I am feeling a lot more positive after this thread and I'm looking forward to putting all these tips into practice once I've got myself sorted with feeling better about myself and liking myself. I think once I feel good about myself I'm going to give a baby group a go and have a look into evening classes or maybe some sort of hobby/activity group where I could meet people who might share a common interest. Even if I don't make friends there I guess it will be good practice and maybe friends will come with time once I (hopefully) get a bit better at reading people and situations!
Thanks again everybody, I really do appreciate it! :D
You need to get a preemptive strike in, Unfortunate!
"LOVE the hair!" As you breeze past, then don't mention it again.
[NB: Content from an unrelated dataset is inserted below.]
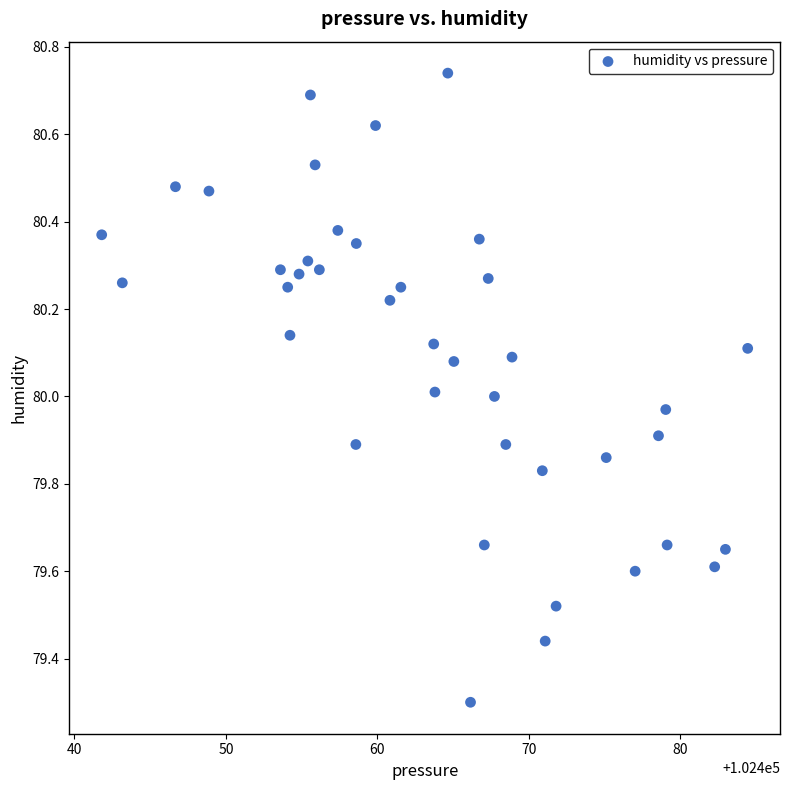

What is the range of Y values (max minus min)?

1.4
Message withdrawn at poster's request.
You know I was thinking of posting because I have a friend who has no friends really at all, I am more of a mother figure to her and would love to be able to help her have more friends. She is useless at making any, hopeless at social chat, probably hopeless at meaningful chat. She has had a difficult life, a difficult present, and is isolated and lonely.
She is however a truly lovely person, very capable of being a genuine friend, the last person in the world to be suddenly unpleasant or spiteful. She is honest, generous and just a bit out of step with society. Life has left her rather paranoid and increasingly unwilling to even try with friendships ... She has trusted new people too much sometimes.
Anyway op, presuming you are genuine, pm me if you fancy and I will mail you. Maybe I could set you up as pen friends/email friends and you could go from there!
Er models as in trains, that sounded sleazy!!
My DH and my SIL are both introverts. He has some strong interests all of which involve what anthropologists call 'intermediary objects' e.g. Bikes, cars, models, wine -- so there's always something to talk about. It seems to remove the stress for him of noticing things about other people, remembering their/their kids' names. My SIL I imagine find me one of the scary extroverts described above. She never says hello to me, doesn't make eye contact, never asks me any questions... Yet her other behaviour suggests she quite likes me? I find this bizarre but I don't think people like this realise how off-putting it can be. She seems to be successful at making friends though the church she belongs to - she leads groups there and seems to be very valued. So OP, I think you need to find your 'intermediary object'/activity and then you will naturally get chatting to people.